Hal picked it up and moved away toward the local transportation desk. Amanda went with him. They did not talk as they walked. Hal felt himself full of words that would not sound right, said here and now.

But at the local transportation desk it developed that all the long-haul jitneys based at the spaceport had already been put under hire for the day. He would have to take ground transportation to Omalu and pick up one at the Transportation Center, there.

"We can go to town together, then," he said to Amanda, feeling suddenly as light as a reprieved prisoner. She frowned.

"I hitched a ride out," she answered. "I shouldn't - on the other hand it's your interstellar credit, if you want to buy me a seat on the bus."

"Of course I want to," he said firmly.

They rode in together, sitting in adjoining seats three rows back in an otherwise empty surface bus. He put his hand on hers, and she squeezed his fingers briefly, then slid her arm through his and brought their hands together again, so that they sat with forearms on the armrest between them, arms intertwined and hands clasped. Their forearms pressed against each other, he thought, like those of two people about to take a blood oath, mingling the fluid in both their veins with the single cut of a knife.

But the knife and oath were unnecessary, here.
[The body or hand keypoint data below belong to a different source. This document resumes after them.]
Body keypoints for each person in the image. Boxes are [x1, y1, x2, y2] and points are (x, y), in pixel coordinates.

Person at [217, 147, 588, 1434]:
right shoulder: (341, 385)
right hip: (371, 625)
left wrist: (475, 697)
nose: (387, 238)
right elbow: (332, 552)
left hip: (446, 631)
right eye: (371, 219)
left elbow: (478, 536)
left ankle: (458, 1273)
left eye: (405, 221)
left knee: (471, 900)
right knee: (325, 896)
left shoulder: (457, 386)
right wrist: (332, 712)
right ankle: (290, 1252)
It seemed to Hal, as they sat holding to each other in this unremarkable way, as if the life-sustaining conduits of their flesh had long since been joined into one system; so that each beat of his heart sent his blood through her arteries as well as his; and that each of hers must direct that of both of them back through his own body.
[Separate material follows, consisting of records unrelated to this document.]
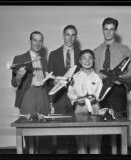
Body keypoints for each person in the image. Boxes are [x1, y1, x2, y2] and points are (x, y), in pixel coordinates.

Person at [93, 17, 131, 153]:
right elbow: (92, 75)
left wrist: (120, 78)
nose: (108, 32)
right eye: (106, 29)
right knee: (102, 127)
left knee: (119, 126)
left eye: (111, 29)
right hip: (101, 92)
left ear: (115, 31)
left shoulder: (124, 49)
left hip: (118, 92)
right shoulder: (95, 51)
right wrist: (97, 76)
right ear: (102, 30)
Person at [11, 31, 51, 153]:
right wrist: (18, 76)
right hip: (28, 94)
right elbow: (14, 83)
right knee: (28, 131)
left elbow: (46, 83)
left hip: (43, 94)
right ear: (30, 41)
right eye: (35, 40)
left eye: (40, 41)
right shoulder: (19, 58)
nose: (37, 43)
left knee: (45, 130)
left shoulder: (44, 60)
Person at [48, 25, 81, 153]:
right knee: (60, 130)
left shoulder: (81, 54)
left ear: (76, 37)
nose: (70, 38)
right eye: (67, 34)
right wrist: (54, 79)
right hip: (59, 98)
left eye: (73, 35)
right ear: (63, 36)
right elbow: (49, 77)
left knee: (76, 131)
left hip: (76, 97)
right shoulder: (53, 54)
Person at [67, 49, 103, 154]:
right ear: (79, 61)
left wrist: (95, 98)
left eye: (90, 58)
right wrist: (77, 99)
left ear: (94, 60)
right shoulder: (75, 77)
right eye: (84, 58)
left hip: (95, 107)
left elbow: (100, 92)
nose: (87, 61)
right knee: (80, 138)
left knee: (95, 138)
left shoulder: (98, 77)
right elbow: (70, 92)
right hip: (80, 108)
There was still a great deal to say but no hurry to say it now. The silence of the moment was itself infinitely valuable. He watched her clean profile etched against the windowed view of the countryside through which their vehicle was passing. There was a glow of a quiet peace and happiness in her that had not been present when he had been here before, a warmth independent of and at odds with the season of his coming. His last visit had been at the crisp end of summer. The second time, a year and a half later, he was arriving early in the spring. Beyond the windows of the bus it was cold, clear and bright. The unsparing illumination of Fomalhaut lit all the landscape like a late and final dawn.